I knew Dave Eggars was right when he told the Tennessee Williams Festival crowd a few years back there were a hundred Katrina manuscripts waiting to be written.
& On Saturday August 18th (so you don’t miss it by heading off to Whole Foods that morning) Octavia Books will celebrate Julia Child’s birthday featuring Bon Appetit! The Delicious Life of Julia Child by Jessie Hartland. In a starred review, Publishers Weekly raves, “Chef and TV personality Julia Child likely would have delighted in and hooted over this wide-ranging picture-book biography…. Readers young and old will devour this fete pour les yeux.”
& On Saturday at 2 p.m. Octavia Books hosts an afternoon book signing with local fitness trainer Jennifer Lorman celebrating her new book, MOMMYMOVEMENT: New Baby • New Body • New Life. Lormand shares her proven method of getting your body back after baby.
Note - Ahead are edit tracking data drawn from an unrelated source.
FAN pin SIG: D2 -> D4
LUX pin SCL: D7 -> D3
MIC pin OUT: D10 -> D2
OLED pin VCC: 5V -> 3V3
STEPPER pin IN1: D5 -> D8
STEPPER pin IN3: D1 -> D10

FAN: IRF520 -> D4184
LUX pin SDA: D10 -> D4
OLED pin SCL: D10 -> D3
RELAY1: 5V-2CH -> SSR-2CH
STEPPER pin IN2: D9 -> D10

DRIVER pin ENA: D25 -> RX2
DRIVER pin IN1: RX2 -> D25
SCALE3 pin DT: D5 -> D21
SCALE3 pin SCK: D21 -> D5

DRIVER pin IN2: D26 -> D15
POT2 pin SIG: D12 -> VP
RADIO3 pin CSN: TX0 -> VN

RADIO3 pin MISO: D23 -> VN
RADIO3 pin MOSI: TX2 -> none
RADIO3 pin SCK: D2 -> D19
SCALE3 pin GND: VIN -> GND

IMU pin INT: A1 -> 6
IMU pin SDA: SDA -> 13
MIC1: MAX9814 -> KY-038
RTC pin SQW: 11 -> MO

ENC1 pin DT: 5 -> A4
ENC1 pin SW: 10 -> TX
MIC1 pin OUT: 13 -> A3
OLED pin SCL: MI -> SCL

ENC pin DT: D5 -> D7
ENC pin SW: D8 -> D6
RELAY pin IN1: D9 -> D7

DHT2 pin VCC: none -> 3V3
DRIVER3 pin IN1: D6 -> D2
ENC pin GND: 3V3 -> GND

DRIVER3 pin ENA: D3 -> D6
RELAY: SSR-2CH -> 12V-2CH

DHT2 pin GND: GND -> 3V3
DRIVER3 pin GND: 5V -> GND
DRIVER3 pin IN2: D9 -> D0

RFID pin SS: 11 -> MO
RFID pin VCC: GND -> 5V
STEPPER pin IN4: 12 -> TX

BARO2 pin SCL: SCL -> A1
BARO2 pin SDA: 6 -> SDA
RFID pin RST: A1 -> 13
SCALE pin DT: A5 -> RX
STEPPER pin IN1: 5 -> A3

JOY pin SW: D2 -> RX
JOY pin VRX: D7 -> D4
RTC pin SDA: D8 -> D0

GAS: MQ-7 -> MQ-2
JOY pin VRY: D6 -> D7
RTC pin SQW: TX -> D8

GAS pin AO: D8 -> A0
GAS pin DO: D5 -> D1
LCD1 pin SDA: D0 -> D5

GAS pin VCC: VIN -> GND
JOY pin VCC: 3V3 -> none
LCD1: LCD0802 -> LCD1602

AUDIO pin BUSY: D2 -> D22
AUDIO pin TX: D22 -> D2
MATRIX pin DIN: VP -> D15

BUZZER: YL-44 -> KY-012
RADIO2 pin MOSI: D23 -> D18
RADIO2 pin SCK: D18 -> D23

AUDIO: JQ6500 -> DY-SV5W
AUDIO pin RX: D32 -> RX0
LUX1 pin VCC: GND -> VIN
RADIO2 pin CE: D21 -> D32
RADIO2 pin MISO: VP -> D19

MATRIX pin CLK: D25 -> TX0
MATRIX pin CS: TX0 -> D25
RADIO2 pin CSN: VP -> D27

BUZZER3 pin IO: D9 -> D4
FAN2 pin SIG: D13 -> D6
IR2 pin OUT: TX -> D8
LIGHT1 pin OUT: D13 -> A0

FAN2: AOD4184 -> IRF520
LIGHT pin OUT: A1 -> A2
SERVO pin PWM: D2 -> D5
& Also on Saturday at 1 p.m. Maple Street Book Shop will host Retired Basketball Players James “Dukes” Donaldson (Seattle Supersonics, San Diego/L.A. Clippers, Dallas Mavericks, New York Knicks, Utah Jazz, Harlem Globetrotters; and NBA All-Star 1988) will be reading and signing his book Standing Above the Crowd: Execute your Game Plan to Be the Best You Can Be Saturday, August 18th at 1PM. Donaldson will be joined by Stephen Bardo (Continental Basketball Association, Dallas Mavericks, Detroit Pistons, San Antonio Spurs), who will be discussing his own book, How to Make the League Without Picking Up the Rock: The Ultimate Teenage Success Guide.
& Sunday at 3 p.m. is an open mic at the Maple Leaf Bar Reading Series. Give everyone my regards, as since I’ve started swapping my sons at five o’clock on Sunday I just haven’t been able to make it. Make sure somebody helps Nancy haul in the amplifier and mike stand.
& On Sunday evening at 7 p..mm. Spoken Word New Orleans presents Speak Easy Sundays Poetry at the Club Caribbean 2441 Bayou Road. Cover. Visit their website for updates on other spoken words and visiting artists all around town.
& Susan Larson, the former book editor of the former Times-Picayune newspaper and member of the National Book Critics Circle hosts The Reading Life on WWNO (89.9 FM) on Tuesdays at 1:30 p.m. repeating Sundays at Noon. She features interviews with authors of local and national interest.